Das spiegelt sich auch in der Führungsstruktur wider (Scientific Reports).

Guinea-Paviane sind eine von sechs Pavianarten, die in Afrika vorkommen. Sie unterscheiden sich sowohl in Aussehen und Verhalten, als auch in ihrer sozialen Organisation.

Bären-, Kinda-, Anubis- und Gelbe Paviane leben in einschichtigen Sozialsystemen. Die Gruppen bestehen aus mehreren Männchen, Weibchen und Jungtieren. Zwischen den Geschlechtern herrschen klare Rangordnungen.

Guinea-Paviane und auch Mantelpaviane leben dagegen in mehrstufigen Sozialsystemen. Mantelpaviane etablieren Ein-Mann-Gruppen, in denen ein männliches Tier mit mehreren Weibchen lebt, die sich nur mit ihm paaren. Mehrere dieser Haremsgruppen können sich zu sogenannten Clans zusammenschließen, mehrere Clans formieren Banden.

Die Männchen-Männchen- sowie die Männchen-Weibchen-Beziehungen sind bei Mantelpavianen eher von Konkurrenz und Unterordnung geprägt. Auch Guinea-Paviane leben in kleinen Einheiten mit einem primären, reproduktiven Männchen und bis zu sechs assoziierten Weibchen und deren Jungtieren.

Mehrere Einheiten bilden Cliquen und zwei bis drei Cliquen formieren Gangs, die zusammen auf Futtersuche gehen. Anders als bei den Mantelpavianen gehen die Männchen bei Guineapavianen enge Freundschaften miteinander ein und Aggression findet kaum statt.

Die Weibchen wählen sich ihre Männchen frei aus und bleiben Wochen oder auch Jahre mit ihnen zusammen.

„Wir wollten herausfinden, welche Individuen bei den Guinea-Pavianen kollektive Entscheidungen wie das Loslaufen der Gruppe beeinflussen“, sagt William O’Hearn, Promovierender in der Abteilung Kognitive Ethologie am DPZ und Mitautor der Studie.

„Wir wissen bereits, dass bei Bären-, Anubis- und Gelben Pavianen Männchen und Weibchen die Gruppen anführen, bei Mantelpavianen sind es ausschließlich die Männchen. Interessant war also die Frage, wie die Situation bei Guinea-Pavianen ist“.

Dafür beobachteten die Forschenden um Davide Montanari, der seine Promotion in der Abteilung anfertigte, eine Gruppe von 131 Tieren an der DPZ-Forschungsstation Simenti im Senegal über zwei Jahre.

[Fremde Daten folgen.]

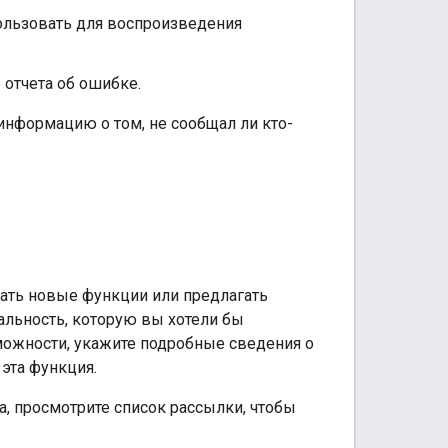
ользовать для воспроизведения
отчета об ошибке.
информацию о том, не сообщал ли кто-
ать новые функции или предлагать
льность, которую вы хотели бы
можности, укажите подробные сведения о
эта функция.
, просмотрите список рассылки, чтобы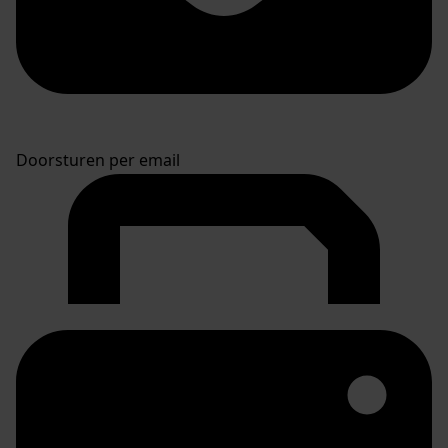
Doorsturen per email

Sie analysierten 121 Situationen, in denen die Tiere gemeinsam losliefen und 100 Gruppenbewegungen. Dabei hielten sie fest, welche Gruppenmitglieder das Loslaufen initiierten und wie sich die Tiere abhängig von Geschlecht, Alter und Fortpflanzungsstatus der Männchen in der Gruppe verteilten, während diese in Bewegung war.

Die Forschenden konnten drei wichtige Beobachtungen machen: Erstens initiieren beide Geschlechter das Loslaufen einer Gruppe. Erwachsene und junge Männchen taten das in rund 60 Prozent aller Fälle häufiger als erwachsene Weibchen mit etwa 36 Prozent. Jedoch waren beide Geschlechter ähnlich erfolgreich, denn in über 80 Prozent der Fälle folgten die anderen Tiere den Initiatoren, egal ob männlich oder weiblich.

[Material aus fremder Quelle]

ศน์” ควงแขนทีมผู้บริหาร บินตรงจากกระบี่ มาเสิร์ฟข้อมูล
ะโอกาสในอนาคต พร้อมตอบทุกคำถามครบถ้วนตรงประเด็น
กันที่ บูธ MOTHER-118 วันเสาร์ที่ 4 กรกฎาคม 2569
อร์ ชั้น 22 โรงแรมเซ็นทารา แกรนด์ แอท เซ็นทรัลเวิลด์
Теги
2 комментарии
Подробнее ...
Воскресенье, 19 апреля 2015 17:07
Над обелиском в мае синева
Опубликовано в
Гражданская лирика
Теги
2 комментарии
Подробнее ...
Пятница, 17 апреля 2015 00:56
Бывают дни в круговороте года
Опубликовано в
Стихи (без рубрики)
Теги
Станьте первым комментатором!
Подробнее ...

Zweitens konnten die Forschenden feststellen, dass sowohl primäre, reproduktive Männchen als auch Weibchen an der Spitze der Gruppe liefen. Beide Geschlechter waren aber mit derselben Wahrscheinlichkeit auch in der Mitte oder am Ende der Prozession zu finden. Junge, nicht reproduktive Männchen liefen dagegen häufiger an der Spitze der Gruppe.

Sie gehören keiner Einheit an, laufen schneller und überholen andere Gruppenmitglieder. Eine dritte Erkenntnis der Studie ist, dass die Angehörigen einer Einheit immer gemeinsam umherziehen, da sie engere Bindungen untereinander haben als mit den Mitgliedern der Clique, die sich aus mehreren Einheiten zusammensetzt.

„Die Ergebnisse der Studie zeigen, dass Guinea-Paviane, obwohl sie in einem ähnlichen Sozialsystem leben wie die Mantelpaviane, eine andere Führungsstruktur haben“, erklärt Julia Fischer, Leiterin der Abteilung Kognitive Ethologie am DPZ.

„Die soziale Organisation allein bestimmt also nicht, wer die Gruppe anführt. Wichtiger sind die Beziehungen der Tiere untereinander. Bei Guinea-Pavianen sind die Weibchen freier und unabhängiger in ihren Entscheidungen und sind den Männchen weniger untergeordnet als bei den Mantelpavianen. Das spiegelt sich in ihrem Verhalten bei kollektiven Wanderungen wider.“

Publikation

Montanari D, O’Hearn W, Hambuckers J, Fischer J and Zinner D (2021): Coordination during group departures and progressions in the tolerant multi-level society of wild Guinea baboons (Papio papio). Scientific Reports.